El “Big Mac”, además de la hamburguesa icono de McDonald’s, es un puente de más de ocho kilómetros de longitud que conecta las penínsulas del norte y del sur del estado de Michigan. También conocido como el Mackinac Bridge, cruza el estrecho del mismo nombre y por un módico peaje de 2,50 dólares es posible contemplar desde sus alturas dos de los Grandes Lagos (el Michigan y el Hurón), dos penínsulas (la Upper y la Lower) y cientos de islas casi vírgenes. El espectáculo es impresionante, y cuesta trabajo imaginar como es posible que la mano del hombre haya sido capaz de erigir esta soberbia obra de ingeniería.
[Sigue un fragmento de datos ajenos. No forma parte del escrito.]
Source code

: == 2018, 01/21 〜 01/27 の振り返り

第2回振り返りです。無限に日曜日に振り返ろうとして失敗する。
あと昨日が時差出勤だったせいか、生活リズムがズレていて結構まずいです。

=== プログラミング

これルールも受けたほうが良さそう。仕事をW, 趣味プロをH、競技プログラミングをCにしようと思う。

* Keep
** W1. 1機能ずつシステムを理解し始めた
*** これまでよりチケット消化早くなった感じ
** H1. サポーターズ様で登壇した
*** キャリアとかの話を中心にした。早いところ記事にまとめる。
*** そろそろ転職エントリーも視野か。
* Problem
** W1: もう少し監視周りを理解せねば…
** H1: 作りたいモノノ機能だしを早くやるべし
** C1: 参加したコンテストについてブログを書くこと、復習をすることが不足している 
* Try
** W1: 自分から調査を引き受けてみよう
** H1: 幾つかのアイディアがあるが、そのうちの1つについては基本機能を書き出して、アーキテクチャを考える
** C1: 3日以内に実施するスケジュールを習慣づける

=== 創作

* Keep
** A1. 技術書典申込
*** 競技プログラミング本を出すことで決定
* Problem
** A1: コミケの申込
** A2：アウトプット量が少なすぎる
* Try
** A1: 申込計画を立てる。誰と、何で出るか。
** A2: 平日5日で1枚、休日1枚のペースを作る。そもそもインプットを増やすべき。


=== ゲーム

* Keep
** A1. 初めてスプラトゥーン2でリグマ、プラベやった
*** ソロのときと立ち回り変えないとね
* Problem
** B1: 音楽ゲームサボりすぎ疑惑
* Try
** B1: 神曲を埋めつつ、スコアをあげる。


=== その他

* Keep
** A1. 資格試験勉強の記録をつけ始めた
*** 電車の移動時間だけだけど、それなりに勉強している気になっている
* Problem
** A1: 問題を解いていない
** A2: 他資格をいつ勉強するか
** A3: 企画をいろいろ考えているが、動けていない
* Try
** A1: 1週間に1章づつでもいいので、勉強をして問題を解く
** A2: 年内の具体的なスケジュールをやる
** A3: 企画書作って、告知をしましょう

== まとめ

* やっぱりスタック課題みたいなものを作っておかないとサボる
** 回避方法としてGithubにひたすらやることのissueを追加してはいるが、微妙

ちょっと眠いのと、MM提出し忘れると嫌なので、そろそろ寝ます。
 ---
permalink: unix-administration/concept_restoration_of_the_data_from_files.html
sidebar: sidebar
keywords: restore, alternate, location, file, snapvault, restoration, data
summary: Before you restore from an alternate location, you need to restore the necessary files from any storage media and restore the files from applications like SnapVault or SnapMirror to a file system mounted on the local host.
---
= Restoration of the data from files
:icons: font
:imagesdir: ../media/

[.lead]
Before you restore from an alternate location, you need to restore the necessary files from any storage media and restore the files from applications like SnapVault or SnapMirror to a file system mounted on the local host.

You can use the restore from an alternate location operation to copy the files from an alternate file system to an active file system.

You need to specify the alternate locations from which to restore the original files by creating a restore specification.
Avanzamos despacio mientras contemplamos la naturaleza en estado salvaje de la península superior, un área escasamente poblada y donde es posible observar pequeños pueblos dedicados a la pesca y a la industria de la madera. Todos los topónimos de la zona son de origen francés (Manistique, St. Ignace, Fayette…), pues fueron exploradores llegados de Francia en el siglo XVII los primeros en adentrarse en esta región indómita y de belleza excepcional. Una vez más nos sorprende el atardecer a orillas de una laguna de aguas heladas y transparentes como el cristal, y tenemos la sensación de que el cielo arde en mil colores cuando el sol se oculta en el horizonte y da paso a una lánguida oscuridad que se detiene sin decidirse a hacerse noche.

Pero cae la noche y la oscuridad nos deposita en Escanaba, pequeña ciudad cercana a la frontera del estado de Wisconsin de más de 12.000 habitantes y que parece en fiestas patronales, o mejor aún, en plena feria de ganado, pues la pestilencia en forma de bosta de vaca entra por las ventanillas del coche sin avisar y nos golpea las narices más contundentemente que un eficaz puñetazo en la mandíbula. A pesar de los aparentes festejos, nuestro entrañable navegador GPS bautizado con afecto como “Juana” es incapaz de encontrar restaurante alguno que no sea “Wendy´s”, una suerte de hamburguesería local de aspecto sospechoso y olores inciertos que aparenta ser el único apeadero en la recóndita Escanaba. Al contrario de lo que aparenta, “Wendy´s” es un lugar agradable, con un tipo sobre un escenario diminuto tocado con un sombrero de cowboy, patillas de bandolero cordobés y pecho descubierto enjaezado con abundante herrería de oro y armado con una guitarra entonando algo que lejanamente, pero muy lejanamente, suena a country. Pienso que tiene un aire al Burt Reynolds más hortera de su cutre carrera cinematográfica. Los parroquianos lo escuchan con mucho respeto, así que deducimos que debe ser una especie de ídolo local. Nos atiende risueña y encantadora una joven camarera que dice llamarse Gina y que regresa al momento provista de dos hamburguesas de pollo que, por sus dimensiones escandalosas, deben ser para cuatro comensales y no para dos. Junto a nosotros, dos parejas, cada uno de ellos ya no cumplirá jamás los setenta y cinco, nos observan curiosos, risueños y simpáticos. Colijo que hemos venido a caer al teleclub de Escanaba. Los vejestorios de “Wendy´s” no paran de reírse mientras nos miran, hasta que una de las damas, pelo blanco en forma de tupé vertical, gafas de concha color caparazón de tortuga, ni un centímetro de su piel atormentada libre de bisutería y aspecto de chica de oro del lugar, se arma de valor, da el paso y nos pregunta de donde somos. Cuando escucha “Spain” suelta una carcajada, hace algo así como el gesto de desenroscar una bombilla imaginaria en un techo virtual y exclama, entre los vítores de sus acompañantes: “¡Olé!”

***

En el verano de 2008 el autor de estas crónicas viajó durante casi un mes por diferentes lugares de Estados Unidos. Visitó once estados y varias ciudades, y en cada uno de ellos tuvo la sensación de haber estado previamente, sin duda a causa de la potente influencia cultural que ejerce ese país sobre el resto del mundo. Como consecuencia de ese viaje son estas crónicas de anécdotas y situaciones diversas en el país entonces de Obama y hoy propiedad de un individuo de color naranja.